Data under study START
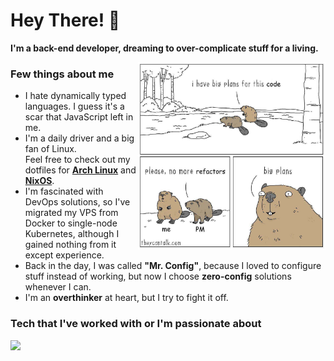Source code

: # Hey There! 👋
**I'm a back-end developer, dreaming to over-complicate stuff for a living.**

<img alt="I have big plans for this code. please, no mor refactors. big plans..." src="assets/big-plans.png" width="300px" align="right">

### Few things about me
- I hate dynamically typed languages. I guess it's a scar that JavaScript left in me.
- I'm a daily driver and a big fan of Linux.  
  Feel free to check out my dotfiles for [**Arch Linux**](https://github.com/zakuciael/dotfiles) and [**NixOS**](https://github.com/zakuciael/nixos-dotfiles).
- I'm fascinated with DevOps solutions, so I've migrated my VPS from Docker to single-node Kubernetes, although I gained nothing from it except experience.
- Back in the day, I was called **"Mr. Config"**, because I loved to configure stuff instead of working, but now I choose **zero-config** solutions whenever I can.
- I'm an **overthinker** at heart, but I try to fight it off.

### Tech that I've worked with or I'm passionate about
<picture>
 <!-- User prefers light mode: -->
  <source srcset="https://skillicons.dev/icons?perline=10&theme=dark&i=rust%2Cts%2Cjs%2Chtml%2Ccss%2Cgit%2Cgithub%2Cgithubactions%2Cnodejs%2Cpnpm%2Ctailwind%2Creact%2Cnextjs%2Cpostgresql%2Cmongodb%2Cplanetscale%2Cprisma%2Cdocker%2Ckubernetes%2Cnginx%2Cterraform%2Ccloudflare%2Ctauri%2Celectron%2Cnestjs%2Cexpress%2Clinux%2Carch%2Cnix" media="(prefers-color-scheme: light)"/>

  <!-- User prefers dark mode: -->
  <source srcset="https://skillicons.dev/icons?perline=10&theme=light&i=rust%2Cts%2Cjs%2Chtml%2Ccss%2Cgit%2Cgithub%2Cgithubactions%2Cnodejs%2Cpnpm%2Ctailwind%2Creact%2Cnextjs%2Cpostgresql%2Cmongodb%2Cplanetscale%2Cprisma%2Cdocker%2Ckubernetes%2Cnginx%2Cterraform%2Ccloudflare%2Ctauri%2Celectron%2Cnestjs%2Cexpress%2Clinux%2Carch%2Cnix"  media="(prefers-color-scheme: dark)"/>

  <!-- User has no color preference: -->
  <img src="https://skillicons.dev/icons?perline=10&theme=dark&i=rust%2Cts%2Cjs%2Chtml%2Ccss%2Cgit%2Cgithub%2Cgithubactions%2Cnodejs%2Cpnpm%2Ctailwind%2Creact%2Cnextjs%2Cpostgresql%2Cmongodb%2Cplanetscale%2Cprisma%2Cdocker%2Ckubernetes%2Cnginx%2Cterraform%2Ccloudflare%2Ctauri%2Celectron%2Cnestjs%2Cexpress%2Clinux%2Carch%2Cnix"/>
</picture>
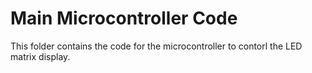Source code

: # Main Microcontroller Code
This folder contains the code for the microcontroller to contorl the LED matrix display.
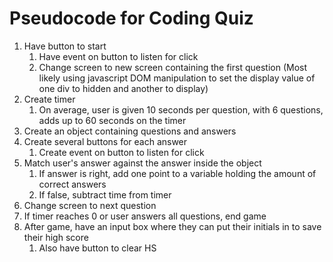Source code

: # Pseudocode for Coding Quiz

1. Have button to start
    1. Have event on button to listen for click
    2. Change screen to new screen containing the first question (Most likely using javascript DOM manipulation to set the display value of one div to hidden and another to display)
2. Create timer
    1. On average, user is given 10 seconds per question, with 6 questions, adds up to 60 seconds on the timer
3. Create an object containing questions and answers
4. Create several buttons for each answer
    1. Create event on button to listen for click
5. Match user's answer against the answer inside the object
    1. If answer is right, add one point to a variable holding the amount of correct answers
    2. If false, subtract time from timer
6. Change screen to next question
7. If timer reaches 0 or user answers all questions, end game
8. After game, have an input box where they can put their initials in to save their high score
    1. Also have button to clear HS
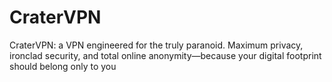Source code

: # CraterVPN
CraterVPN: a VPN engineered for the truly paranoid. Maximum privacy, ironclad security, and total online anonymity—because your digital footprint should belong only to you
Data under study END
Exact duplication is required for the lines above, from the line that contains "1. Have button to start" to the line that contains "1. On average, user", inclusive; omit all others.

**Answer for the task:**
1. Have button to start
    1. Have event on button to listen for click
    2. Change screen to new screen containing the first question (Most likely using javascript DOM manipulation to set the display value of one div to hidden and another to display)
2. Create timer
    1. On average, user is given 10 seconds per question, with 6 questions, adds up to 60 seconds on the timer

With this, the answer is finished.